Diffusion-based Aesthetic QR Code Generation via Scanning-Robust Perceptual Guidance

Leveraging the preeminent capability of Latent Diffusion Model (LDM) and ControlNet as a prior knowledge of aesthetic QR code images, coupled with our proposed Scanning-Robust (Perceptual) Guidance, we can generate custom-styled QR codes conform to user prompts while assuring both scannability and aesthetics.

Abstract

QR codes, prevalent in daily applications, lack visual appeal due to their conventional black-and-white design. Integrating aesthetics while maintaining scannability poses a challenge. In this paper, we introduce a novel diffusion-model-based aesthetic QR code generation pipeline, utilizing pre-trained ControlNet and guided iterative refinement via a novel classifier guidance (SRG) based on the proposed Scanning-Robust Loss (SRL) tailored with QR code mechanisms, which ensures both aesthetics and scannability. To further improve the scannability while preserving aesthetics, we propose a two-stage pipeline with Scanning-Robust Perceptual Guidance (SRPG). Moreover, we can further enhance the scannability of the generated QR code by postprocessing it through the proposed Scanning-Robust Projected Gradient Descent (SRPGD) post-processing technique based on SRL with proven convergence. With extensive quantitative, qualitative, and subjective experiments, the results demonstrate that the proposed approach can generate diverse aesthetic QR codes with flexibility in detail. In addition, our pipelines outperforming existing models in terms of Scanning Success Rate (SSR) 86.67% (+40%) with comparable aesthetic scores. The pipeline combined with SRPGD further achieves 96.67% (+50%).

Methodology

Scanning-Robust Loss (SRL). We emulate the scanning process using module pixel extraction and binarization to calculate the pixel-wise error matrix and module-wise optimization decision mask. Then we apply a Gaussian kernel to re-weight the error matrix. Finally, we mask the error matrix with the decision mask via Hadamard product, then take the average to form our SRL.
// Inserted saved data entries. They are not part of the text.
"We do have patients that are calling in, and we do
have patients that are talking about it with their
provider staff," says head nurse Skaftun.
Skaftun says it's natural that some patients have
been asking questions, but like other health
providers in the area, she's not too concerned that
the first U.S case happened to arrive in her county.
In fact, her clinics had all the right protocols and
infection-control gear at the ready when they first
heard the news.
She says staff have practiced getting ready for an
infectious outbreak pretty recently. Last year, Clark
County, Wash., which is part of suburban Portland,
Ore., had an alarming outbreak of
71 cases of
Iterative refinement with Scanning Robustness Guidance (SGD). First, we leverage pre-trained ControlNet to obtain the initial score prediction conditioned on the target QR code and user-specified prompt. During each denoising step, we approximate the original latent followed by DDIM formulation, then apply the VAE decoder to get the original image for SRL calculation. We utilize the gradient of SRL as a guidance term to update the predicted score. Repeat the above iterative refinement process until convergence.
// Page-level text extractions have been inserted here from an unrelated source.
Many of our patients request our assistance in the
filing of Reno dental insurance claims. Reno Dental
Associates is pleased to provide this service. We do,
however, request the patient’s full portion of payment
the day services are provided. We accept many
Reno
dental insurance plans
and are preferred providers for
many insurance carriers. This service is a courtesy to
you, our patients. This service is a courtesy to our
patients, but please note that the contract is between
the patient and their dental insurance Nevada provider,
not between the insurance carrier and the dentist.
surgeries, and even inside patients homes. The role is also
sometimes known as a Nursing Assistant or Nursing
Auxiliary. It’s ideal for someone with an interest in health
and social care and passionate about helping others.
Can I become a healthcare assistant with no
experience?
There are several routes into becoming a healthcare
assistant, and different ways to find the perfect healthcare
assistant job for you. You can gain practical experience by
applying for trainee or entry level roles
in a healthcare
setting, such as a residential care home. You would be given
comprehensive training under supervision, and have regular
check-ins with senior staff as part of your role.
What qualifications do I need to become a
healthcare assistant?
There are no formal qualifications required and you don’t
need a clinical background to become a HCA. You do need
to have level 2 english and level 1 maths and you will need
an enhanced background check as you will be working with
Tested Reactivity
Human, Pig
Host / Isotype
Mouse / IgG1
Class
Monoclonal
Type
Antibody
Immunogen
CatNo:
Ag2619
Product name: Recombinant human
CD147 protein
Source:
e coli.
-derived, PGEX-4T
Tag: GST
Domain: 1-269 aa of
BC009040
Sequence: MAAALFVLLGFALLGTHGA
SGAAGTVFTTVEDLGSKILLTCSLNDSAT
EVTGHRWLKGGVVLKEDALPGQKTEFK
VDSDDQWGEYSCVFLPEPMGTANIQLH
Two-stage generation pipeline with Scanning-Robust Perceptual Guidance (SRPG). In Stage 1, we utilize the pre-trained plain ControlNet to generate an aesthetic yet unscannable sub-optimal QR code; In Stage 2, we first perform SDEdit to convert the sub-optimal QR code to latent space, then leverage Qart to merge with the target QR code, finally, we apply our proposed iterative refinement to produce aesthetic and scannable QR code.

Comparison Results

Comparisons with generative-based methods. The green box represents scannable images, while the red box indicates images that cannot be scanned.

Quantitative results of generative-based methods and our proposed pipeline. Improvements marked in green are compared with QR Code Monster.

Analytics

In Fig. (a), we compare the error rates of a sample with different SRG weights during iterative refinement steps. We observed that the error plunges within the first 5 iterations with SRG, whereas without SRG. Furthermore, we analyze the change in score magnitude of different SRG weights. We found that the score magnitude decreased over the iterations, indicating the guidance effects diminished over time. This trend is depicted in Fig. (b).

(a) QR code error rate.

(b) Score magnitude

We visualize the images at different timestep and their corresponding mismatched modules. The mismatched modules are marked in red, indicating the inconsistencies between scanner-decoded image and the target QR code, Initially, the image contains a plethora of mismatched modules, leading to the unscannable situation. However, the number of mismatched modules significantly decreases as the sampling process proceeds. Moreover, we can observe that the amount of mismatched modules plunges after certain sampling steps. This indicates that the mismatch rate falls within the QR code error-correction capacity, allowing the control reverting to the diffusion model to generate more appealing results.

We analyze the robustness of the generated results through error analysis. The scanning robustness can be maintained as long as the modules after sampling and binarization yield identical results as the target QR code regardless of pixel color changes within the modules. Our aesthetic QR codes exhibit irregular colors and shapes in their modules. Despite undergoing sampling and binarization, the module results remain consistent with the original QR code. This suggests that our aesthetic QR codes are robust and readable by a standard QR code scanner.